--- Start Given passage ---

Mortgage Market Review For The Week Of December 1st

Dated: 12/12/2014

Views: 482

Stronger than expected US economic data was negative for mortgage rates this week. Bond friendly comments from the European Central Bank (ECB) helped limit the losses, however. Mortgage rates ended higher, reversing the nice improvement in rates seen during Thanksgiving week. 

Against a consensus forecast of 230K, the economy added a massive 321K jobs in November, which was the largest monthly increase since January 2012. Upward revisions to prior months added another 44K. The economy has added an average of 224K jobs per month over the past twelve months and is on track in 2014 for the fastest yearly pace of job creation in 15 years. The Unemployment Rate was flat at 5.8%. Average Hourly Earnings, an indicator of wage growth, were 2.1% higher than one year ago. This report exceeded investor expectations nearly across the board, raising future inflationary pressures and pushing mortgage rates higher.

--- End Given passage ---
--- Start Record set ---

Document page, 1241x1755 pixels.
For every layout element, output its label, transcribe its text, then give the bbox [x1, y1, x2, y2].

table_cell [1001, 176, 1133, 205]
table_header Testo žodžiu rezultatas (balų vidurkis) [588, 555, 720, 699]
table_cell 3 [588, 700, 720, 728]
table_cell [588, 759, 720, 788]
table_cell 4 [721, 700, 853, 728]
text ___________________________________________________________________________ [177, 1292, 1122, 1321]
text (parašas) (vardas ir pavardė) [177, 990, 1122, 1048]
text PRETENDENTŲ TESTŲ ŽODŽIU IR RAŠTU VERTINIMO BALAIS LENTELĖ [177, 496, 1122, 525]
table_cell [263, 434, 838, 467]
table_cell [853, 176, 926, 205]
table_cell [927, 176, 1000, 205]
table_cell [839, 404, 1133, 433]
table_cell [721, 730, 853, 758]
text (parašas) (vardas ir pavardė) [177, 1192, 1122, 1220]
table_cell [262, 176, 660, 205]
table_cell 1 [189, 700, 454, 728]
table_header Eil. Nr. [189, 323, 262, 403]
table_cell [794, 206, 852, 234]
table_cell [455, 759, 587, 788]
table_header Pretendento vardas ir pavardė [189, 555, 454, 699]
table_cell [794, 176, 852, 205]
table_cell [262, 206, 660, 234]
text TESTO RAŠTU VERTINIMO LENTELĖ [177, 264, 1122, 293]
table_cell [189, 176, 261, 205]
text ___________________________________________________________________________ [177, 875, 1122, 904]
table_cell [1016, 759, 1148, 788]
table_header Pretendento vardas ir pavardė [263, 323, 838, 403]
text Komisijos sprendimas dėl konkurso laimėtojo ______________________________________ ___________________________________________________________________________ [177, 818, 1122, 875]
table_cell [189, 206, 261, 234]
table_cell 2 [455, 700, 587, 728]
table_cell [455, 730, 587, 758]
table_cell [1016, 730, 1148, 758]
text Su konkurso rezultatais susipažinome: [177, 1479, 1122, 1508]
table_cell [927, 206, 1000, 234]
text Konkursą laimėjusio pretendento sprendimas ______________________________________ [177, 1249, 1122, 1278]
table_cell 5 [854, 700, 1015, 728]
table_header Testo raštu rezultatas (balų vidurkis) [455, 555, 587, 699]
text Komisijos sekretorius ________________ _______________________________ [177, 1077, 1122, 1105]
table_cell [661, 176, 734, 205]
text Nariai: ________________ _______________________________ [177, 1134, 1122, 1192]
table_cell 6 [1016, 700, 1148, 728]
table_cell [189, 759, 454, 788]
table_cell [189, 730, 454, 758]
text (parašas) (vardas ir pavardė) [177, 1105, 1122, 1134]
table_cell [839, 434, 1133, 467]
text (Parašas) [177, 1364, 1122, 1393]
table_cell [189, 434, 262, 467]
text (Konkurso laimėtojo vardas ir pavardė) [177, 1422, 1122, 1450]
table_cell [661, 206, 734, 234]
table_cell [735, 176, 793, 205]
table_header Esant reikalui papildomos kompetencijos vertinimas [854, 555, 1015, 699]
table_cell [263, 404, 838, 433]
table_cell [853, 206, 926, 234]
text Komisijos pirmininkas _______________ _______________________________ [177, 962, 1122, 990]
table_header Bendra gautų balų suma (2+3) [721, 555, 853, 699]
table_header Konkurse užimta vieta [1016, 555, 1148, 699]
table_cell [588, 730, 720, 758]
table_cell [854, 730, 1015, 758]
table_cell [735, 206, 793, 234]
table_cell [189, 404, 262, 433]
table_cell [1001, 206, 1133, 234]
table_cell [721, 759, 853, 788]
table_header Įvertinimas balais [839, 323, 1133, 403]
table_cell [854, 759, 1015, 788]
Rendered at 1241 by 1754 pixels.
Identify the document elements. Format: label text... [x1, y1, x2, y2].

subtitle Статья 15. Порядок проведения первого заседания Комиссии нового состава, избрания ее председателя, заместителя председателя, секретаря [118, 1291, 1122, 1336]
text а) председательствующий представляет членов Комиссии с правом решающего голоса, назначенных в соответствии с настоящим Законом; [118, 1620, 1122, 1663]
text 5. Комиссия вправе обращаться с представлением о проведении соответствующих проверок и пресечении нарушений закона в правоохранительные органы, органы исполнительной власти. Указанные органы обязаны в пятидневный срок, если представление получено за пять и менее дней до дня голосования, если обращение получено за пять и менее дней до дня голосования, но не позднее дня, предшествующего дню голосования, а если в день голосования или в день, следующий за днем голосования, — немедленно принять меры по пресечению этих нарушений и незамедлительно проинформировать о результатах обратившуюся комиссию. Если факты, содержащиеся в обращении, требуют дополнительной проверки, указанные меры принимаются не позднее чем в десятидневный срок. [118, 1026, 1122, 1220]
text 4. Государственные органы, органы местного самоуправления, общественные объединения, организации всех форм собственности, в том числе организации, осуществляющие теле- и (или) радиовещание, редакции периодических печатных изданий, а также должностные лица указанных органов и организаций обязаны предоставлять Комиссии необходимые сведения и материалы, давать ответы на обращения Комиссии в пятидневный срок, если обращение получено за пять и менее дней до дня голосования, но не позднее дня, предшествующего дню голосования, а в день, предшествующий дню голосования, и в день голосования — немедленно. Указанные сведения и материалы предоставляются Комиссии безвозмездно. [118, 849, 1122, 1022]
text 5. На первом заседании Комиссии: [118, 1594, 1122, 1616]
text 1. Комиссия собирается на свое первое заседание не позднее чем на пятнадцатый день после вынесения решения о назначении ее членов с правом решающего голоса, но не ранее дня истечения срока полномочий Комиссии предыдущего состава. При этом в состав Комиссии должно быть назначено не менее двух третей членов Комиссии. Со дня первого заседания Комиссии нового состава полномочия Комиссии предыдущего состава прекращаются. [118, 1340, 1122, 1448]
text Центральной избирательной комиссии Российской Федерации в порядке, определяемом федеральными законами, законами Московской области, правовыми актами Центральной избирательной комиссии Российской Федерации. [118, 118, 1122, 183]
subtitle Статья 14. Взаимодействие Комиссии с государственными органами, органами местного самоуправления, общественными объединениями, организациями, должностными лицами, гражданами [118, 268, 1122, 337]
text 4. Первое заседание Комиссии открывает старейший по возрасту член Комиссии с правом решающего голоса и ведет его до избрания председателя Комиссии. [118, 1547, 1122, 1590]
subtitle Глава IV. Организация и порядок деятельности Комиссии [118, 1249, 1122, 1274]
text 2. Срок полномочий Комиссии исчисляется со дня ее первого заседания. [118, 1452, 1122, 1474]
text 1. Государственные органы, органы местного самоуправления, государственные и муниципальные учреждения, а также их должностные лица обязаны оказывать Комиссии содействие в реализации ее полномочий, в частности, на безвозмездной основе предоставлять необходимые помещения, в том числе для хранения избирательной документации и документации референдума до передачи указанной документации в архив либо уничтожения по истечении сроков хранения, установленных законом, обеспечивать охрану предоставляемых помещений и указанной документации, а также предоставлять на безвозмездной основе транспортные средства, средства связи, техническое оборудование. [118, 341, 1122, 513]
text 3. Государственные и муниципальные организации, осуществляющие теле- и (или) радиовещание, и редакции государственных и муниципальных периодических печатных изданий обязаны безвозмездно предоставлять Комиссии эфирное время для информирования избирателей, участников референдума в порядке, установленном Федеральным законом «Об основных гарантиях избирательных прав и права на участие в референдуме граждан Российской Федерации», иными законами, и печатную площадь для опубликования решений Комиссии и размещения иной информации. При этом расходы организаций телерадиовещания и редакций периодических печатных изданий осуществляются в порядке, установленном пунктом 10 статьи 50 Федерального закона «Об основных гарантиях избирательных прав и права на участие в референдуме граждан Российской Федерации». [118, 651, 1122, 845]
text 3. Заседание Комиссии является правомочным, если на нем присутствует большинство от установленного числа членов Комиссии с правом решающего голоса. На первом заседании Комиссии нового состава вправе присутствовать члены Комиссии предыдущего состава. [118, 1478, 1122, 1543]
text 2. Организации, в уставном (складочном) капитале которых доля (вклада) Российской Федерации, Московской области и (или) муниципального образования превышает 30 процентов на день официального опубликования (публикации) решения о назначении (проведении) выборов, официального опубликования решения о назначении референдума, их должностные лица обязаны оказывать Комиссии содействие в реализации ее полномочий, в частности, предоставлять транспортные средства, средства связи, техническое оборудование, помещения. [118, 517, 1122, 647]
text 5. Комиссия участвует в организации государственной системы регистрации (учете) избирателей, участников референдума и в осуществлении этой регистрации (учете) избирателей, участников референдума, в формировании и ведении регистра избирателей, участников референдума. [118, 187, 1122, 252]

--- End Record set ---

Challenge A. According to the mortgage market review, why did the November jobs report push mortgage rates higher? Answer in one to three sentences.
Challenge B.
Does each statement agree with the mortgage market review? Answer yes or no, and quote the words from the review that decide it.
(i) The economy added 321K jobs in November, the largest monthly gain since January 2012.
(ii) The Unemployment Rate fell to 5.8%.
(iii) Mortgage rates ended the week lower.
The data above is separate material and is not part of the mortgage market review.

Correct response A. The report beat investor expectations nearly across the board. That raised future inflationary pressures, which pushed mortgage rates higher.

Correct response B.
(i) Yes: "the economy added a massive 321K jobs in November, which was the largest monthly increase since January 2012"
(ii) No: "The Unemployment Rate was flat at 5.8%."
(iii) No: "Mortgage rates ended higher"